Records shown:
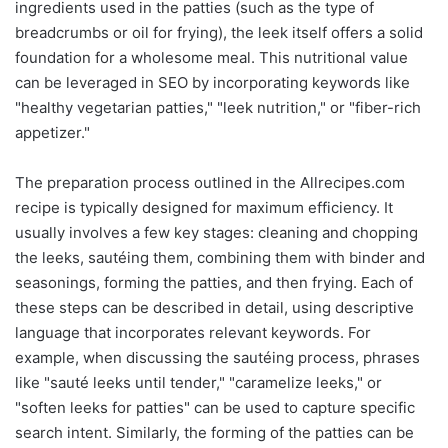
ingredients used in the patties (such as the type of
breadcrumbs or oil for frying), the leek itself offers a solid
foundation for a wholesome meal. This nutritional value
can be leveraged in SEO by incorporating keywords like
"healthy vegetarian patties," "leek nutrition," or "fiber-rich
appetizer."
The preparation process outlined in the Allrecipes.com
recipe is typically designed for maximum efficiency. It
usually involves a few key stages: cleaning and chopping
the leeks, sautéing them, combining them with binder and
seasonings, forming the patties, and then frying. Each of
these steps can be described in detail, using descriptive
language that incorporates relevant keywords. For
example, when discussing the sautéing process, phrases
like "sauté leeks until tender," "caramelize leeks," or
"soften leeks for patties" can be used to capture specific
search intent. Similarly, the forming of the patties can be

What to do:
Count how many lines above contain the string "leeks". Reply with the number only.

Written response:
3